**TASK ITEM:**
The copy you give must match the records exactly, except that it holds no images.

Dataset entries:
····················

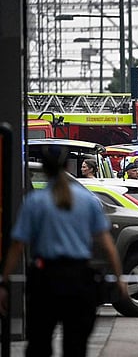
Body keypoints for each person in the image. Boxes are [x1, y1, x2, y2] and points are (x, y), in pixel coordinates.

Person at [0, 145, 126, 357]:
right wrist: (119, 278)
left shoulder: (35, 202)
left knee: (39, 344)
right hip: (79, 280)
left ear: (46, 169)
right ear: (68, 166)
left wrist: (4, 283)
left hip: (45, 280)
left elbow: (17, 246)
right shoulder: (87, 201)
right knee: (76, 346)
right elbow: (107, 245)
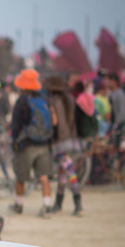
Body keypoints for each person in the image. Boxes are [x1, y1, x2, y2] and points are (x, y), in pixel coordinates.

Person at [9, 69, 54, 217]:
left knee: (21, 176)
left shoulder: (22, 101)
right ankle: (47, 204)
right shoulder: (44, 99)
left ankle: (18, 203)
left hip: (26, 144)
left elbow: (16, 124)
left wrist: (14, 140)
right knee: (44, 176)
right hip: (44, 143)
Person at [46, 75, 83, 216]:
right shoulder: (69, 99)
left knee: (69, 171)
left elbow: (54, 123)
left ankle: (77, 201)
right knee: (63, 172)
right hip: (71, 140)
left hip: (60, 142)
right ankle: (59, 202)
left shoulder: (53, 102)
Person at [107, 72, 125, 138]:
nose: (108, 83)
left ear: (115, 82)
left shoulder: (120, 93)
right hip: (113, 121)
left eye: (110, 81)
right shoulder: (111, 93)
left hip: (119, 122)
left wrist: (117, 123)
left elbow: (121, 110)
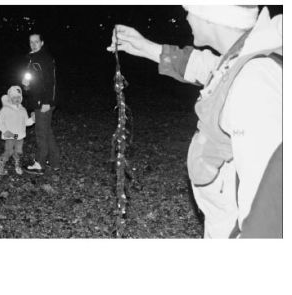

····················

**WRITTEN RESPONSE:**
Body keypoints for each person in the image. Boxes are [x1, y1, x2, y2] and points are (x, y), in pixel coordinates.

Person at [0, 145, 126, 357]:
right wrist: (119, 278)
left shoulder: (35, 202)
left knee: (39, 344)
right hip: (79, 280)
left ear: (46, 169)
right ear: (68, 166)
left wrist: (4, 283)
left hip: (45, 280)
left elbow: (17, 246)
right shoulder: (87, 201)
right knee: (76, 346)
right elbow: (107, 245)
Body keypoints for each person in the image. Boxes are [x1, y1, x2, y2] and points are (x, y), in pixel coordinates.

Person at [9, 69, 54, 217]:
left knee: (21, 176)
left shoulder: (22, 101)
right ankle: (47, 204)
right shoulder: (44, 99)
left ankle: (18, 203)
left hip: (26, 144)
left elbow: (16, 124)
left wrist: (14, 140)
right knee: (44, 176)
right hip: (44, 143)
Person at [46, 75, 83, 216]:
right shoulder: (69, 99)
left knee: (69, 171)
left elbow: (54, 123)
left ankle: (77, 201)
right knee: (63, 172)
right hip: (71, 140)
left hip: (60, 142)
right ankle: (59, 202)
left shoulder: (53, 102)
Person at [107, 72, 125, 138]:
nose: (108, 83)
left ear: (115, 82)
left shoulder: (120, 93)
right hip: (113, 121)
left eye: (110, 81)
right shoulder: (111, 93)
left hip: (119, 122)
left wrist: (117, 123)
left elbow: (121, 110)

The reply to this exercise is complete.